Résultats définitifs : la Cour constitutionnelle se prononcera entre vendredi et samedi

Attendus depuis ce lundi, les résultats définitifs des élections présidentielle et des gouverneurs des îles seront proclamés entre vendredi et samedi par la Cour constitutionnelle. Mais tout le monde se demande si la haute juridiction peut modifier, voire renverser les résultats provisoires.

D’après les membres de la Cour constitutionnelle qu’on a pu contacter ce lundi matin, il n’est pas possible d’avoir les résultats définitifs avant vendredi, même si le plus gros du travail est déjà réalisé. « L’examen de tous les recours déposés est terminé. On va maintenant entamer les débats qui risquent de prendre un peu de temps. Tout dépend des dossiers », confie un conseiller qui estime que d’ici à vendredi on peut avoir les résultats. Mais un autre membre de la haute juridiction pose la question de la rédaction des décisions pour renvoyer à samedi la date la plus sûre.

Cette longue attente angoisse les Comoriens qui voudraient en finir avec cette fièvre électorale. Chaque camp continue de réclamer la victoire. L’un, celui du colonel Azali et de toute l’opposition, se base des résultats provisoires de la CENI pour rester optimistes quant à la décision de la Cour constitutionnelle. L’autre, composé de l’UPDC et de ses alliés, compte sur l’aboutissement de leurs requêtes, notamment en annulation de plusieurs bureaux de vote pour que la situation se renverse en leur faveur. Et jusqu’ici ces derniers se disent confiants pour le verdict attendu.

Ce qui est certain : personne ne sait encore ce qui va se passer entre vendredi et samedi, à part, bien sûr, les membres de la Cour.

Celle-ci peut bien confirmer les résultats de la CENI et de ses démembrements et proclamer Azali Asssoumani président de l’Union des Comores, ainsi que les gouverneurs déclarés élus par les CEII. Et cela voudrait dire que la Cour a estimé que le processus électoral s’est bien déroulé et qu’aucun fait majeur susceptible de d’entacher la crédibilité des résultats n’a été constaté.

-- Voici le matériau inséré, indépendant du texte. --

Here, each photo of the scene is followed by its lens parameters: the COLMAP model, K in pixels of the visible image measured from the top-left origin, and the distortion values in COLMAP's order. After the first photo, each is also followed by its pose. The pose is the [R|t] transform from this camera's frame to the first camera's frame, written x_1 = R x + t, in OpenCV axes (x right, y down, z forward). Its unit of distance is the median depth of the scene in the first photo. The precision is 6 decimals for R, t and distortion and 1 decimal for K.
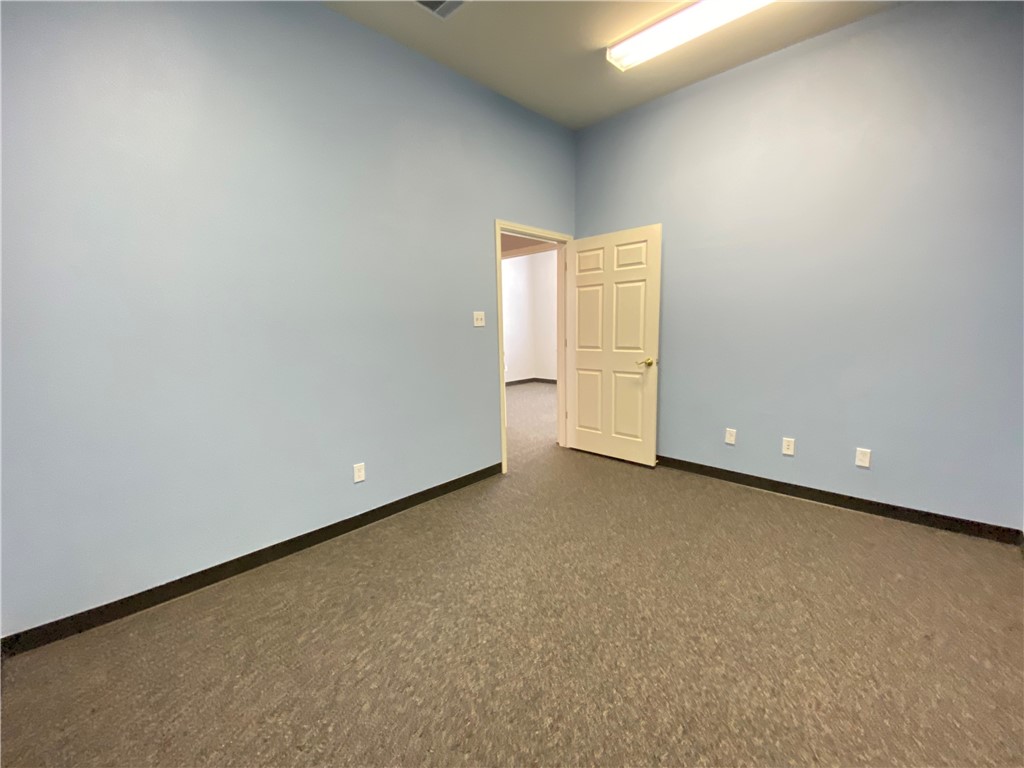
lens RADIAL K [[419.4, 0, 511.7], [0, 419.4, 378.6], [0, 0, 1]] dist [-0.001008, -0.000209]
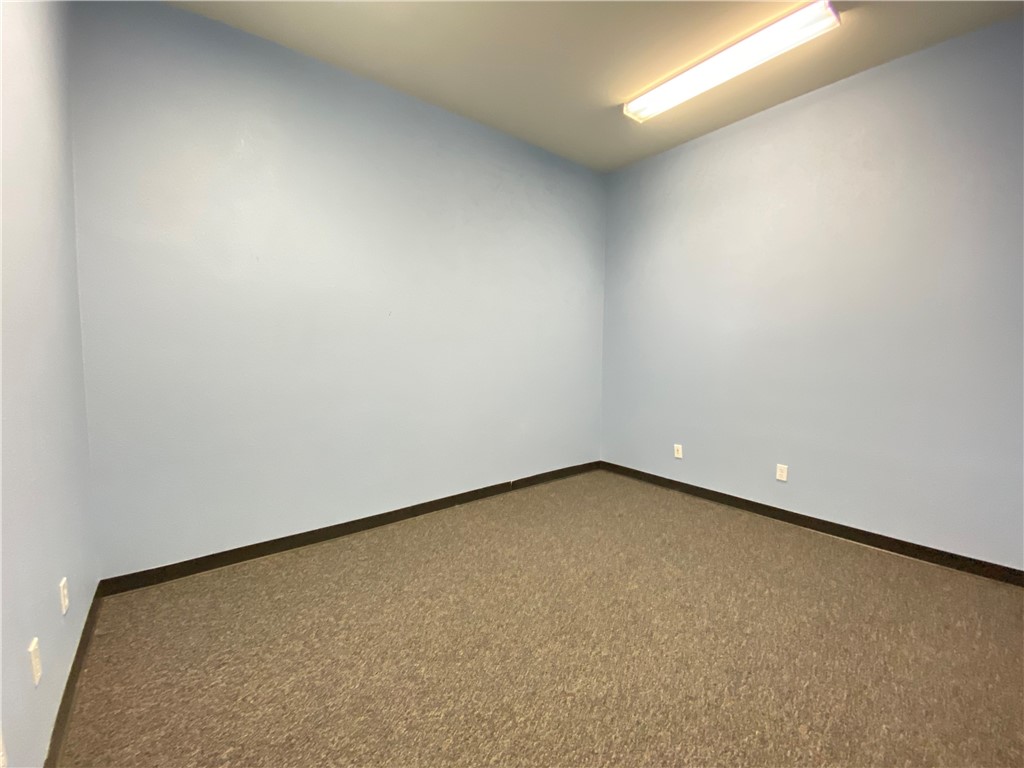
lens RADIAL K [[419.4, 0, 511.7], [0, 419.4, 378.6], [0, 0, 1]] dist [-0.001008, -0.000209]
pose [[-0.991337, 0.011333, 0.130856, 0.228021], [0.037208, 0.979690, 0.197037, -0.255632], [-0.125965, 0.200199, -0.971624, 1.950972]]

Mais rien n’empêche à cette même Cour, après avoir relevé et sanctionné des irrégularités, de modifier, voire renverser les résultats au profit de tel ou tel candidat qui avait été proclamé vaincu par les résultats provisoires.

Dans tous les cas, la Cour constitutionnelle a une obligation de motiver sa décision, même si après son verdict il n’y a plus de recours possible. En 2010, Bianrifi Tirmidhi a été relégué en 4e position par le juge constitutionnel après que la CENI l’avait placé en 3e à l’issue de la primaire de Mohéli. Lors des dernières législatives, des candidats déclarés admis au second tour par la CENI se sont retrouvés éliminés par la décision de la Cour constitutionnelle. Le plus important, c’est que tout le monde doit se soumettre à cette décision au nom de la démocratie et de la paix.